BRANO DI PARTENZA:
★ ★ ★ ★ ★ ★ ★

Portate a ebollizione abbondante acqua leggermente salata in una pentola capiente. L’acqua deve essere in quantità sufficiente perché gli gnocchi possano muoversi liberamente durante la cottura. Quando l’acqua bolle vivacemente, abbassate leggermente la fiamma per mantenere un bollore costante ma non troppo violento.

9.

Immergete delicatamente gli gnocchi nell’acqua bollente, lavorando in piccoli gruppi per evitare che si attacchino tra loro. Gli gnocchi sono pronti quando risalgono in superficie, operazione che richiede solitamente tra i due e i tre minuti. Non prolungate eccessivamente la cottura altrimenti perderanno la loro consistenza delicata.

10.

Nel frattempo, in una padella ampia, fate sciogliere il burro a fuoco dolce fino a quando inizia a schiumare leggermente e assume un colore nocciola chiaro. Attenzione a non bruciarlo: deve emanare un profumo fragrante di nocciola tostata.

11.

Con una schiumarola, prelevate delicatamente gli gnocchi dall’acqua di cottura e trasferiteli direttamente nella padella con il burro fuso. Fateli saltare delicatamente per un minuto, in modo che si rivestano uniformemente del condimento burroso. Aggiungete un paio di cucchiai dell’acqua di cottura se il tutto risulta troppo asciutto.

12.

Impiattate immediatamente gli gnocchi ancora caldi, disponendoli con cura nei piatti da portata. Spolverizzate generosamente con lo zucchero a velo setacciato e, se gradite, aggiungete qualche scorzetta di limone fresco grattugiata al momento per intensificare l’aroma agrumato. Servite subito, quando gli gnocchi sono ancora fumanti e alla loro massima morbidezza.

Giulia Vannucchi

Il trucco dello chef

Per verificare la giusta consistenza dell’impasto prima di formare tutti gli gnocchi, cuocetene uno di prova: se si disfa nell’acqua bollente, aggiungete ancora un cucchiaio di farina all’impasto. Se invece risulta troppo compatto e gommoso, la prossima volta utilizzate meno farina. Potete preparare gli gnocchi in anticipo e congelarli crudi su un vassoio infarinato: una volta solidificati, trasferiteli in sacchetti per alimenti. Cuoceteli direttamente congelati aggiungendo un minuto al tempo di cottura. Per una variante ancora più profumata, sostituite metà della scorza di limone con scorza di arancia o aggiungete un cucchiaino di estratto di mandorla all’impasto.

★ ★ ★ ★ ★ ★ ★

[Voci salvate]
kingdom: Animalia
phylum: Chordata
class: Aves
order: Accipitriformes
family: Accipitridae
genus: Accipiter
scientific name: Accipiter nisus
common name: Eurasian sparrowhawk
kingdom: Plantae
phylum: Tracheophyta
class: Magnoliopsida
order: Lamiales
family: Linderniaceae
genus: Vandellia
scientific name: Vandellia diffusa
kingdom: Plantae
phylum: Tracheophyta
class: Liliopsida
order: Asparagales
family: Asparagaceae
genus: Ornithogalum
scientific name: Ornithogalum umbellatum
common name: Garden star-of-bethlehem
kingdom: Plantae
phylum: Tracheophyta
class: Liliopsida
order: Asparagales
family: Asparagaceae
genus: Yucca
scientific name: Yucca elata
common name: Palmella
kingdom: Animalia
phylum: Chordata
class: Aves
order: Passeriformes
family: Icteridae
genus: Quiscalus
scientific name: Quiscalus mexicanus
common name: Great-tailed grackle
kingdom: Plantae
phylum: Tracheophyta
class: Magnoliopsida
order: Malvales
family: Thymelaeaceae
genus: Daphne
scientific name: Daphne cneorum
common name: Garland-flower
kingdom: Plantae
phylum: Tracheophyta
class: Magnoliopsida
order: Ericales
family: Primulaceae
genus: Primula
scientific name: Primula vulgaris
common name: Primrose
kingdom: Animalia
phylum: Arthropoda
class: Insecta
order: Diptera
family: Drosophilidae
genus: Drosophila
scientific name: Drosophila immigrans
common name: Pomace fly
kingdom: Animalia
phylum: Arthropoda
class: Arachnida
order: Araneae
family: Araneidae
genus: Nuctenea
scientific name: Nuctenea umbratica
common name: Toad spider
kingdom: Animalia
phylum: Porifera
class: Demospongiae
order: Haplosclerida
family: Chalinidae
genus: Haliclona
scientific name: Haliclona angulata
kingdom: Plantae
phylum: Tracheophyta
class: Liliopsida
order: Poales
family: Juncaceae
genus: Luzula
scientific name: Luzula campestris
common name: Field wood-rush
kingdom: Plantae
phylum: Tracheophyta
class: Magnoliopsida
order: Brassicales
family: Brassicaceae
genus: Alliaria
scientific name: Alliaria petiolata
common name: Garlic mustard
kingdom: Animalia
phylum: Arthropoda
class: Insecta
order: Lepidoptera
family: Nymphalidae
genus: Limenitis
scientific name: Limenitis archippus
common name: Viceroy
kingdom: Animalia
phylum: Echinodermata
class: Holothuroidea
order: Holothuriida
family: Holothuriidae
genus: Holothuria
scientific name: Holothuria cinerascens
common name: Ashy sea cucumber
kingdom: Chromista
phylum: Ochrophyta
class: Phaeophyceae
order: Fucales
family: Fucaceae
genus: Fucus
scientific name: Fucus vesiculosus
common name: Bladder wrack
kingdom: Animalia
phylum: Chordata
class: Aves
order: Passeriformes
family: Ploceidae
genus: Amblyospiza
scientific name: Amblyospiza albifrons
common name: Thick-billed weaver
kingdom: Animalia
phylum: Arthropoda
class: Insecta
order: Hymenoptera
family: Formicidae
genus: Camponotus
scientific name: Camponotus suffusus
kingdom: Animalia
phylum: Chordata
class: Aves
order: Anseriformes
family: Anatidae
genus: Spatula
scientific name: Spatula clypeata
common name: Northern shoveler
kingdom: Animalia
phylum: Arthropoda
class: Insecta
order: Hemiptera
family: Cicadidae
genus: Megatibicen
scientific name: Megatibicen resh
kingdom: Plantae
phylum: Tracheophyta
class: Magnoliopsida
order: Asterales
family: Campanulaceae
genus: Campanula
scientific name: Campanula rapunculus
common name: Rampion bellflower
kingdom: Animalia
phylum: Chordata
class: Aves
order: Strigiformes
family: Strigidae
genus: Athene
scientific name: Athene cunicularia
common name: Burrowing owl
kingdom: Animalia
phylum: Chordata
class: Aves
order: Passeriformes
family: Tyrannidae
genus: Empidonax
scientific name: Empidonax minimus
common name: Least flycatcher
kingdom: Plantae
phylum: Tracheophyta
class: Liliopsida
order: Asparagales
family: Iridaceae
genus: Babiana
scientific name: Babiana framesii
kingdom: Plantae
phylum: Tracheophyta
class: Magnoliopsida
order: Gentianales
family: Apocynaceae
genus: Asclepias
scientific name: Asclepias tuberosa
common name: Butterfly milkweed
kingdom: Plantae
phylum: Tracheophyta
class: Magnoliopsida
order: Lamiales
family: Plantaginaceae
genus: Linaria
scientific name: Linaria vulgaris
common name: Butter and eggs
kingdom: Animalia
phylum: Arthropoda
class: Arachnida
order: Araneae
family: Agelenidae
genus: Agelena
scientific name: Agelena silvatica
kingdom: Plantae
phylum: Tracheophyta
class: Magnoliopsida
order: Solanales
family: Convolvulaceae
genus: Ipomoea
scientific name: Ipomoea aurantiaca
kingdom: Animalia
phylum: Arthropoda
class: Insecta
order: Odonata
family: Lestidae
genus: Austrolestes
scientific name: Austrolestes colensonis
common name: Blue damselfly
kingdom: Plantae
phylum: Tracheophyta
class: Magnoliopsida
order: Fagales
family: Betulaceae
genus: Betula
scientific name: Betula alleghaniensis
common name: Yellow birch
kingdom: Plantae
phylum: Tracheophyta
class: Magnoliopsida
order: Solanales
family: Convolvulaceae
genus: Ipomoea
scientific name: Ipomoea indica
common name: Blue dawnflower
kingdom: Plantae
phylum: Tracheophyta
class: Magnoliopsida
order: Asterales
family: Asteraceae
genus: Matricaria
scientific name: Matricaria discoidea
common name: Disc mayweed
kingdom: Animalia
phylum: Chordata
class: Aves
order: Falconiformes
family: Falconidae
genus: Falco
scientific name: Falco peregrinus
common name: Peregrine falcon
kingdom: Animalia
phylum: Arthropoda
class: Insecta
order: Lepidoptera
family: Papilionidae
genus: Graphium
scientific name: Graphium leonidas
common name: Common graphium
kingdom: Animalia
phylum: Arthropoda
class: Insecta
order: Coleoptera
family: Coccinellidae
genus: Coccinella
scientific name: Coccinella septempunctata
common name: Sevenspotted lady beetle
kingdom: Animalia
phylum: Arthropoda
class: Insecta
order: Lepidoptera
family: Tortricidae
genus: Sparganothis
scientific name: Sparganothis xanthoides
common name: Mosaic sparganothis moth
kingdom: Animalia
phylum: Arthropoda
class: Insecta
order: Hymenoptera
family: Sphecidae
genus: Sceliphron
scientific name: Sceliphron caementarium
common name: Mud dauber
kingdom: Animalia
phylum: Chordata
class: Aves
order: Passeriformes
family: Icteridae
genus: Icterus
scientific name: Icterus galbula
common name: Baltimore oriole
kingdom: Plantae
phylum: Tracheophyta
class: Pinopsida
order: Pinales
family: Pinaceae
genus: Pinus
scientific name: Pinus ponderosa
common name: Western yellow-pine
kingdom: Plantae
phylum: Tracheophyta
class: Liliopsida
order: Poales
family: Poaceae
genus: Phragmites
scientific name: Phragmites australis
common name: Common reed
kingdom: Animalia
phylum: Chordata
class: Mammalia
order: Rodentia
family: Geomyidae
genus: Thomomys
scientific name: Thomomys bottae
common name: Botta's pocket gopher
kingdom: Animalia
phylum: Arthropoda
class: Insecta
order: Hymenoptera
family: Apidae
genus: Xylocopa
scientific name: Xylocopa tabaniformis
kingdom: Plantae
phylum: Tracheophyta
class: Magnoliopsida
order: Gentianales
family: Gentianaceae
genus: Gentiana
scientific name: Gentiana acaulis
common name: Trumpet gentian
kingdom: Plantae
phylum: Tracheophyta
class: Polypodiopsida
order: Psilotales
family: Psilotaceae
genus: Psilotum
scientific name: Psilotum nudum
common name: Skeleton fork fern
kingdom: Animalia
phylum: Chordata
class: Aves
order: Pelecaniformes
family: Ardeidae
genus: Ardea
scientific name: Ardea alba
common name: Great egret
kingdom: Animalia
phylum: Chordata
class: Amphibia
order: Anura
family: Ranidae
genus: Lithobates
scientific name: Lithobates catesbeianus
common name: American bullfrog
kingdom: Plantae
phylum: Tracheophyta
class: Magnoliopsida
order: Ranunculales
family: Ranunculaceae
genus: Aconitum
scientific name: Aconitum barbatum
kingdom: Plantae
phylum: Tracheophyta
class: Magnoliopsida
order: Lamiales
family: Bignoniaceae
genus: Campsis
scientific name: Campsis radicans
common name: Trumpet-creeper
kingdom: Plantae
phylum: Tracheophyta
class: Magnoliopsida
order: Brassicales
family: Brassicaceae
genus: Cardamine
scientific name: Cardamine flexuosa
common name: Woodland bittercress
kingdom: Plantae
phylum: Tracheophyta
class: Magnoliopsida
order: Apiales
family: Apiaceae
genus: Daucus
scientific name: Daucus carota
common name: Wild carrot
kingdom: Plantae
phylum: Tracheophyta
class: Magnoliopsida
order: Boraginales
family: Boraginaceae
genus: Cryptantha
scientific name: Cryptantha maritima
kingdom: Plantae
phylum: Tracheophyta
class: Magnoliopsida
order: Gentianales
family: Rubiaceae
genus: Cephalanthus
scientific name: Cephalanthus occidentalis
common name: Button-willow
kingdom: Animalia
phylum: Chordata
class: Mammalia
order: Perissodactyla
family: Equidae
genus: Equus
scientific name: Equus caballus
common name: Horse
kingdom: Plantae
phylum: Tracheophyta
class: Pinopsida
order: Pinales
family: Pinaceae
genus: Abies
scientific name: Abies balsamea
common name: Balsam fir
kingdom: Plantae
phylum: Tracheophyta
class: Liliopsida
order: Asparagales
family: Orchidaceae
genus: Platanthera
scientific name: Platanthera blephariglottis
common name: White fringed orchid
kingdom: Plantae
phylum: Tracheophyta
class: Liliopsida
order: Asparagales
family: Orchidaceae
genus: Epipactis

★ ★ ★ ★ ★ ★ ★

COSA FARAI:
1 – Nel brano sugli gnocchi, quanto tempo richiede di solito la cottura prima che gli gnocchi risalgano in superficie?
2 – Prosegui il brano sugli gnocchi partendo dopo la sua ultima frase.
Le righe non hanno alcun legame con il brano sugli gnocchi.

LE TUE RISPOSTE:
1 – Tra i due e i tre minuti.

2 –
Abbinamenti dolci per gnocchi da dessert

Per accompagnare questi gnocchi delicati, scegliete un Moscato d’Asti leggermente frizzante e dolce, la cui freschezza aromatica si sposa perfettamente con le note agrumate del limone. In alternativa, un Passito di Pantelleria offre una dolcezza più strutturata che bilancia la leggerezza del piatto. Per chi preferisce evitare l’alcol, una limonata artigianale preparata con limoni freschi, zucchero di canna e foglie di menta costituisce un abbinamento rinfrescante e coerente con i sapori del dessert. Anche un tè verde al gelsomino servito tiepido rappresenta una scelta elegante che non sovrasta i sapori delicati della ricotta.

Informazione in più

Iginio Massari, considerato uno dei più grandi maestri pasticceri italiani, ha reinterpretato la tradizione degli gnocchi dolci che affonda le radici nella cucina contadina del nord Italia. Storicamente, gli gnocchi dolci venivano preparati nelle occasioni festive utilizzando ingredienti semplici come ricotta, farina e zucchero, rappresentando un lusso accessibile per le famiglie rurali. La versione di Massari eleva questa preparazione rustica a livello di alta pasticceria grazie all’attenzione maniacale per le proporzioni e per la tecnica di lavorazione. La leggerezza caratteristica di questi gnocchi deriva dal rispetto rigoroso del rapporto tra ricotta e farina: troppa farina renderebbe gli gnocchi pesanti e gommosi, troppo poca li farebbe sfaldare in cottura. Il limone, ingrediente mediterraneo per eccellenza, porta freschezza e contrasta la ricchezza della ricotta e del burro, creando un equilibrio perfetto. Questa ricetta dimostra come la grande cucina italiana sappia trasformare ingredienti poveri in piatti memorabili attraverso la maestria tecnica e il rispetto per la materia prima.